Prévue en 2025, la mise en service du CDG Express n’interviendra pas avant ces travaux de modernisation du RER B. Quant au CDG Express lui-même, il contribuera à soulager le RER B d’une part importante des voyageurs qui l’utilisent pour se rendre ou quitter l’aéroport Charles-de-Gaulle. La part d’usagers du CDG Express composée d’anciens voyageurs du RER B est ainsi estimée à 35%. Une décongestion bienvenue en attendant les nouveaux trains du RER B après 2025.

Au-delà des conséquences de cette bataille judiciaire qui s’engage entre Alstom et le groupement RATP-SNCF à propos de la livraison des nouveaux trains du RER B, c’est le renouveau de l’offre de mobilité en Île-de-France qui est en jeu, avec ses conséquences sur la relance économique et sur la transition environnementale.

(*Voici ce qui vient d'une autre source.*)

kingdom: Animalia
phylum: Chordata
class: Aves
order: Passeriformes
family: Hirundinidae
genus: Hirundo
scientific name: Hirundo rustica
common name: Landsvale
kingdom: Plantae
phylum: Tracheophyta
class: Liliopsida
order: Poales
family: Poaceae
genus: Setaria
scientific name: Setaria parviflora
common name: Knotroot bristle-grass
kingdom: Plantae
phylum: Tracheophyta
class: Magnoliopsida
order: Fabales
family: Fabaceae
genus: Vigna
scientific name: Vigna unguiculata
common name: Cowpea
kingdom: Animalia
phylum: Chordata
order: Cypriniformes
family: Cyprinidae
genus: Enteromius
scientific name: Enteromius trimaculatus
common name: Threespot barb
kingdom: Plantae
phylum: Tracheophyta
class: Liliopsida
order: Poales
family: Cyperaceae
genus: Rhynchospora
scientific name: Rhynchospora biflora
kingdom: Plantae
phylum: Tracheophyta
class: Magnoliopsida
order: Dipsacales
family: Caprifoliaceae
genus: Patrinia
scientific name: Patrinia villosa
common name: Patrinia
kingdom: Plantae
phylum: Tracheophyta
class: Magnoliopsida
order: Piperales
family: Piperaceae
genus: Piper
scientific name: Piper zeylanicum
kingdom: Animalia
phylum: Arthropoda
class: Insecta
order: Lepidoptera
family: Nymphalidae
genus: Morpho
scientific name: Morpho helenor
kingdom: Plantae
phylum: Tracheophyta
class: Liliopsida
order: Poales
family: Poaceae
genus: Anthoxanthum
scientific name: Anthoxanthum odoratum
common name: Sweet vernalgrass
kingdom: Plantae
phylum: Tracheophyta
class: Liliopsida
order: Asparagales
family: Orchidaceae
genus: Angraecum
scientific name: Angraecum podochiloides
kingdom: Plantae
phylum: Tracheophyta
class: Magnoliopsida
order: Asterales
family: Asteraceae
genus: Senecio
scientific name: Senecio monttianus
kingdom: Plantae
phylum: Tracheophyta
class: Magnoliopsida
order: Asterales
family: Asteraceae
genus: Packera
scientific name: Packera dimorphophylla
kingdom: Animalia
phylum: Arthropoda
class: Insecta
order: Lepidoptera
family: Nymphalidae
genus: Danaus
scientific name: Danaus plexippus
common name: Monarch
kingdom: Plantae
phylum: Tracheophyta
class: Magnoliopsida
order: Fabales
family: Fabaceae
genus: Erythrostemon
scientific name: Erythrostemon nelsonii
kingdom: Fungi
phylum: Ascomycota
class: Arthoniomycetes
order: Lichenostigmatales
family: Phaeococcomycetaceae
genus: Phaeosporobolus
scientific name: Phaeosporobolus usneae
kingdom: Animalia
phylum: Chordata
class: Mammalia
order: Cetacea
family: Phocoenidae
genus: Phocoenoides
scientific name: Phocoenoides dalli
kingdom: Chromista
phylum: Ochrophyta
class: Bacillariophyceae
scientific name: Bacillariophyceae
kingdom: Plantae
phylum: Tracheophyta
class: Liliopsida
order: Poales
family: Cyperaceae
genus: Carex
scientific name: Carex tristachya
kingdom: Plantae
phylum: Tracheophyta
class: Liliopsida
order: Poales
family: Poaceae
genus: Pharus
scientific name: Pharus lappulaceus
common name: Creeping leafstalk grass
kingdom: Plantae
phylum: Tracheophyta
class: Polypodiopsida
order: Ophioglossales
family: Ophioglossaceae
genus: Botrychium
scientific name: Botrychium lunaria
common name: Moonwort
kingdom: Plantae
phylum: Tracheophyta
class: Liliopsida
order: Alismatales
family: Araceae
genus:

Thiery Mallet, PDG de Transdev et président de l’Union des Transports Publics et Ferroviaires (UTP) l’évoquait ainsi en juin dernier : « sans soutien, le report vers les modes de déplacement individuels carbonés et l'augmentation de la pollution de l'air nous feront revenir dix ans en arrière, annihilant toute crédibilité des engagements en faveur de l'environnement, pour une mobilité durable et une croissance verte. » En attendant ce soutien et les futurs trains du RER B qui risquent bien de se faire attendre, la contribution de 25% du budget du CDG Express à la modernisation des transports du quotidien apparait comme une première étape bienvenue vers le renouveau de l’offre de transport francilienne.